-- TASK REQUIREMENTS --
A letter-for-letter copy of the listing is required, with no pictures in it.

-- EXTRACTED MATERIAL --
-- -- --

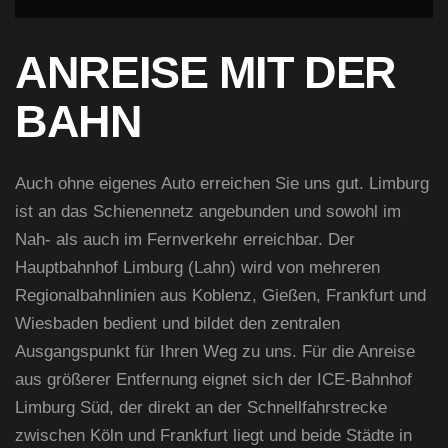
ANREISE MIT DER
BAHN
Auch ohne eigenes Auto erreichen Sie uns gut. Limburg
ist an das Schienennetz angebunden und sowohl im
Nah- als auch im Fernverkehr erreichbar. Der
Hauptbahnhof Limburg (Lahn) wird von mehreren
Regionalbahnlinien aus Koblenz, Gießen, Frankfurt und
Wiesbaden bedient und bildet den zentralen
Ausgangspunkt für Ihren Weg zu uns. Für die Anreise
aus größerer Entfernung eignet sich der ICE-Bahnhof
Limburg Süd, der direkt an der Schnellfahrstrecke
zwischen Köln und Frankfurt liegt und beide Städte in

-- -- --

-- SOLUTION FOR THIS TASK --
ANREISE MIT DER
BAHN
Auch ohne eigenes Auto erreichen Sie uns gut. Limburg
ist an das Schienennetz angebunden und sowohl im
Nah- als auch im Fernverkehr erreichbar. Der
Hauptbahnhof Limburg (Lahn) wird von mehreren
Regionalbahnlinien aus Koblenz, Gießen, Frankfurt und
Wiesbaden bedient und bildet den zentralen
Ausgangspunkt für Ihren Weg zu uns. Für die Anreise
aus größerer Entfernung eignet sich der ICE-Bahnhof
Limburg Süd, der direkt an der Schnellfahrstrecke
zwischen Köln und Frankfurt liegt und beide Städte in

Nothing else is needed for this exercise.